» **Task directions**:
Which lines of the records contain "FeatureCollection"? Collect every one of them.
(Supplied records Opens)
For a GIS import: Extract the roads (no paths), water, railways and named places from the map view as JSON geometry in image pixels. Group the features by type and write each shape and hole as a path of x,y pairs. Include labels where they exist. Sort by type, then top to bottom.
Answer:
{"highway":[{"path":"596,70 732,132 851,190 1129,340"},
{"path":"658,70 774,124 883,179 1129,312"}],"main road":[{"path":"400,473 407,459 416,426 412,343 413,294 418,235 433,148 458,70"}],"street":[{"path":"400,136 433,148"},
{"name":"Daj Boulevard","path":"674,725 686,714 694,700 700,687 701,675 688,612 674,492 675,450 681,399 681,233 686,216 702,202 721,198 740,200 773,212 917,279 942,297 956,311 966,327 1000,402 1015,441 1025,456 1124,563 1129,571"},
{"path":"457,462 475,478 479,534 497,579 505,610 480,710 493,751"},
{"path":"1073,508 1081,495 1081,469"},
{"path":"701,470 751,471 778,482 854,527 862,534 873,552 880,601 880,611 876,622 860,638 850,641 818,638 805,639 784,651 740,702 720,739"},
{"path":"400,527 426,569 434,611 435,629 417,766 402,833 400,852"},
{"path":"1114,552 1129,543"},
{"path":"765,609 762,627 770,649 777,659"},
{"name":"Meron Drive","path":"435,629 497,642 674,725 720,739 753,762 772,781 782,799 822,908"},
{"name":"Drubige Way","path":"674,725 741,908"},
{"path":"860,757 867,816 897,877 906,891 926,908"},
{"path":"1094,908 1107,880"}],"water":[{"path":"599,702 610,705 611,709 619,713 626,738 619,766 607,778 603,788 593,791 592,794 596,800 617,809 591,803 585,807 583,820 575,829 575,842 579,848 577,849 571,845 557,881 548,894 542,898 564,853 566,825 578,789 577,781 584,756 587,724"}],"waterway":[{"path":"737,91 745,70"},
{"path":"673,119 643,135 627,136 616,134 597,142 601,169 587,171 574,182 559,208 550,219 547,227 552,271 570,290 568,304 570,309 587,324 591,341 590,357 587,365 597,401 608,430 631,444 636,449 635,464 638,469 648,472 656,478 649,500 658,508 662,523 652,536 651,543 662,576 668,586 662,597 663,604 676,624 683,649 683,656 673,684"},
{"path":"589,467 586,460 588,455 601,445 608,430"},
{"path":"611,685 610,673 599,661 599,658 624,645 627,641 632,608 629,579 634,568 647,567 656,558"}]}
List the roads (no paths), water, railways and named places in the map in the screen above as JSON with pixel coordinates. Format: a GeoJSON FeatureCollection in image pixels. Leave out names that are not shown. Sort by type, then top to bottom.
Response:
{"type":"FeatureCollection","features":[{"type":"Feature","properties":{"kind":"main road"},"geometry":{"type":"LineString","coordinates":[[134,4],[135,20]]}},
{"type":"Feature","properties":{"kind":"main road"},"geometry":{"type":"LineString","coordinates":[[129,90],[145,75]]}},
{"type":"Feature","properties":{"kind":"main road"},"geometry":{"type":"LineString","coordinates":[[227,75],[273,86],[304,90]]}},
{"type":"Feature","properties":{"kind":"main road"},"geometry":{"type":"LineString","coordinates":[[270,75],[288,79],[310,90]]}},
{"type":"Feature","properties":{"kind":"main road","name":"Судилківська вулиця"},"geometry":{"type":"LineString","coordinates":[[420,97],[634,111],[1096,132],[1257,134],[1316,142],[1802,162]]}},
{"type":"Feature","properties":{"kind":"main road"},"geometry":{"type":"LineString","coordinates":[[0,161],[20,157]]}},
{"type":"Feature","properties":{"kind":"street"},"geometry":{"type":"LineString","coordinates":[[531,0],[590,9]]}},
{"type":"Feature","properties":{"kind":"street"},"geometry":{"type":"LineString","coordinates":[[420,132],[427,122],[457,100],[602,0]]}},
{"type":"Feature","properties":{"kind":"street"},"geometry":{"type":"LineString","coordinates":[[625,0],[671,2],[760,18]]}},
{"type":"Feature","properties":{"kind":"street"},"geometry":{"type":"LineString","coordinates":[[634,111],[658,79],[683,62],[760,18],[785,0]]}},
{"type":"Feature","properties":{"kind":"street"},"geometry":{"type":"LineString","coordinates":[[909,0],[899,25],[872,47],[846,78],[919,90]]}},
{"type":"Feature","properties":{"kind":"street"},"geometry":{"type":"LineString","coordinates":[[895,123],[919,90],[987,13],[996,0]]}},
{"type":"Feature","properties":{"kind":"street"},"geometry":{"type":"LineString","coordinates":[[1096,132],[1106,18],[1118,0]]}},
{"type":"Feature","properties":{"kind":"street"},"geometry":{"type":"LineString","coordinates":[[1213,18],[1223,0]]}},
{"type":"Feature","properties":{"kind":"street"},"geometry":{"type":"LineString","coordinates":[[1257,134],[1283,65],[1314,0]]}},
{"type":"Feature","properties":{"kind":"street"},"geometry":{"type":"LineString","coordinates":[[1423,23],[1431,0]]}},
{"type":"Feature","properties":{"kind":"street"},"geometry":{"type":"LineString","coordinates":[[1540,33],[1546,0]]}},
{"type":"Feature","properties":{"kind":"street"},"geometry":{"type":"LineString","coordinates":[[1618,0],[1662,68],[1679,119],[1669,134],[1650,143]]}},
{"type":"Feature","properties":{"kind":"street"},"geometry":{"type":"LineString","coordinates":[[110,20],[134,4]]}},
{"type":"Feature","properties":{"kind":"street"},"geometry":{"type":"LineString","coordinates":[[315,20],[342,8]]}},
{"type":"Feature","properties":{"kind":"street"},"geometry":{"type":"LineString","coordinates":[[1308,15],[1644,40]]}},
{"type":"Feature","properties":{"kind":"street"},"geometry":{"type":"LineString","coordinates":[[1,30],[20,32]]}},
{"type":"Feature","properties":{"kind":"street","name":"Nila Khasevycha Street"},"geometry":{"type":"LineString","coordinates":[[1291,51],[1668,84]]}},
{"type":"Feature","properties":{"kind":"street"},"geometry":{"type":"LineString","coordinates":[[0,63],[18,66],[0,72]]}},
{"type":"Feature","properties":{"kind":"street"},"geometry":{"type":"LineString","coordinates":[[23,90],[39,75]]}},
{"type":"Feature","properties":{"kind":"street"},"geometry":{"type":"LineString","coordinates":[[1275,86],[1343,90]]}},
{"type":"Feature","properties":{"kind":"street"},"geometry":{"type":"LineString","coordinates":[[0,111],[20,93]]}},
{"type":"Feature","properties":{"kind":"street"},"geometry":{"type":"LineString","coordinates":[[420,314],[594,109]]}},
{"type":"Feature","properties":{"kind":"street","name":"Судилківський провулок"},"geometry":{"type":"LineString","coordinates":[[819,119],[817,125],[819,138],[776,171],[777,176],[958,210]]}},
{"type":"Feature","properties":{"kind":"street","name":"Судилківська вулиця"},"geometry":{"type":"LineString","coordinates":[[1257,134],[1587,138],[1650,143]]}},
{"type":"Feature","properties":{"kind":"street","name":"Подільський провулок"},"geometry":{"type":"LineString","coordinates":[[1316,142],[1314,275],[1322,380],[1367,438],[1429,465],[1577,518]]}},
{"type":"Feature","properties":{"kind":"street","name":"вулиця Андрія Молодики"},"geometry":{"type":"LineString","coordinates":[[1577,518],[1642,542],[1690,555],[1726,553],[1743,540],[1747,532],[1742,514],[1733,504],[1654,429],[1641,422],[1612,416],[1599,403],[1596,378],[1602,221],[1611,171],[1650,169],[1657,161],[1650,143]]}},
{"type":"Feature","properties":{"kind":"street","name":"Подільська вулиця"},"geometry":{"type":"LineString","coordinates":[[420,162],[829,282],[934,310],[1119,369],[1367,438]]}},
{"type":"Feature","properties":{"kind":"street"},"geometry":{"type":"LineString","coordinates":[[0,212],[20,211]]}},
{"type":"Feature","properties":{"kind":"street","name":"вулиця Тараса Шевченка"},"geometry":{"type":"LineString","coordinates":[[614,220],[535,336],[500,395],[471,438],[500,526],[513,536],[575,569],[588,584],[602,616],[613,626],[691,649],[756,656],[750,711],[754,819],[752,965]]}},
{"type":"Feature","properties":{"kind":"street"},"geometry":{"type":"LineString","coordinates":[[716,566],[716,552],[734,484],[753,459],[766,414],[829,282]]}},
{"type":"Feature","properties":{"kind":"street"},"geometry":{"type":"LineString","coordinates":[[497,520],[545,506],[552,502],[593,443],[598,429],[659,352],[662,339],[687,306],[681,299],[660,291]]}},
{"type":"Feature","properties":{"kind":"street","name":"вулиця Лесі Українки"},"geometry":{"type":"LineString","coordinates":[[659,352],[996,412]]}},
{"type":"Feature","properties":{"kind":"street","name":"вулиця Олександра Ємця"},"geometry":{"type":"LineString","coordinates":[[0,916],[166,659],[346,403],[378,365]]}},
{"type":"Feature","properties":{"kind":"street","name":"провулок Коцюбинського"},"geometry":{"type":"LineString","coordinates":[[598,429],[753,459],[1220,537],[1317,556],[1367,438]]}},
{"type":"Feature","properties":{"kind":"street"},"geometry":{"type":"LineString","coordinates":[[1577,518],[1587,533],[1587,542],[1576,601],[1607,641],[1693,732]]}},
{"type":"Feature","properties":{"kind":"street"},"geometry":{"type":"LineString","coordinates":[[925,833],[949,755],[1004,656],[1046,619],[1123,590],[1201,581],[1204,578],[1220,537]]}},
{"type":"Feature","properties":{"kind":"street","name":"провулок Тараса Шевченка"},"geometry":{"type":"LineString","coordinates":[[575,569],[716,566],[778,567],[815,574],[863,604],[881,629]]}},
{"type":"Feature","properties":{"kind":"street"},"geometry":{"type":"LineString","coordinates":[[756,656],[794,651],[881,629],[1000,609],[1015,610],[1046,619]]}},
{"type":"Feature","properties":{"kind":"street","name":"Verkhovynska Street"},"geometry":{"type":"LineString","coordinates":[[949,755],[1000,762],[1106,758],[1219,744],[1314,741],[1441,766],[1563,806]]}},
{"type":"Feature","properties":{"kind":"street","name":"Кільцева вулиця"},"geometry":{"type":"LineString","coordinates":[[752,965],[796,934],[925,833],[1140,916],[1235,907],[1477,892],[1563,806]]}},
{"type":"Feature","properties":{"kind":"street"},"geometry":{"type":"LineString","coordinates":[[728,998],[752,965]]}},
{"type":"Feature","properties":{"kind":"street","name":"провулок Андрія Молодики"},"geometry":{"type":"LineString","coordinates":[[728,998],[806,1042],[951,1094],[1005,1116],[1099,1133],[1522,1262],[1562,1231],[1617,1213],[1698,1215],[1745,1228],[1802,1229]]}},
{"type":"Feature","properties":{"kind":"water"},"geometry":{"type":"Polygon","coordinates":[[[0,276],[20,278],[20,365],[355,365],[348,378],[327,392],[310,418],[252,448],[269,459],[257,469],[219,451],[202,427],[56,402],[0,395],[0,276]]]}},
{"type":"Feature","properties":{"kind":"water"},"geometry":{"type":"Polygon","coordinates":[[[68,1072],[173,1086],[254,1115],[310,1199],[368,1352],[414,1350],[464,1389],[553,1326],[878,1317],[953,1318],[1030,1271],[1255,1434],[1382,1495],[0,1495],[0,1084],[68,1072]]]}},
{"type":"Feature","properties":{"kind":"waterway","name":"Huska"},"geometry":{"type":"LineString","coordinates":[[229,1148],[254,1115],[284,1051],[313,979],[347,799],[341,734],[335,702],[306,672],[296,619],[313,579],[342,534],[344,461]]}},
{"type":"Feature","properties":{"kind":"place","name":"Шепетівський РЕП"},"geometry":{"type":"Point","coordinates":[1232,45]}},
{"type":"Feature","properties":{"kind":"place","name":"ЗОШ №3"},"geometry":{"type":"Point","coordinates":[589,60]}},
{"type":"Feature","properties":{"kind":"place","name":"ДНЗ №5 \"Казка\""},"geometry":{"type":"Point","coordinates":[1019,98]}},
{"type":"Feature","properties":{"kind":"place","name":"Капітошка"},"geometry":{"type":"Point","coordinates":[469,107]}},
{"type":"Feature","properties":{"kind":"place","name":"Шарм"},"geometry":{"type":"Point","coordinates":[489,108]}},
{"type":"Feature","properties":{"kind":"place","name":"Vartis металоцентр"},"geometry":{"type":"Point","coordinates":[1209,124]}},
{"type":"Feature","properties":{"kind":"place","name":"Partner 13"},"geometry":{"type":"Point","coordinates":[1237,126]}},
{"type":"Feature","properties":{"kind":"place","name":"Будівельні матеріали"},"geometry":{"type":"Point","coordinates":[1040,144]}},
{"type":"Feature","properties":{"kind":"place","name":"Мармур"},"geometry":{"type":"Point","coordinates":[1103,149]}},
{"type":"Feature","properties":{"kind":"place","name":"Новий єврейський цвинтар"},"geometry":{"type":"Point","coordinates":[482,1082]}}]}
(Supplied records Closes)
» **Response to this exercise**:
List the roads (no paths), water, railways and named places in the map in the screen above as JSON with pixel coordinates. Format: a GeoJSON FeatureCollection in image pixels. Leave out names that are not shown. Sort by type, then top to bottom.
{"type":"FeatureCollection","features":[{"type":"Feature","properties":{"kind":"main road"},"geometry":{"type":"LineString","coordinates":[[134,4],[135,20]]}},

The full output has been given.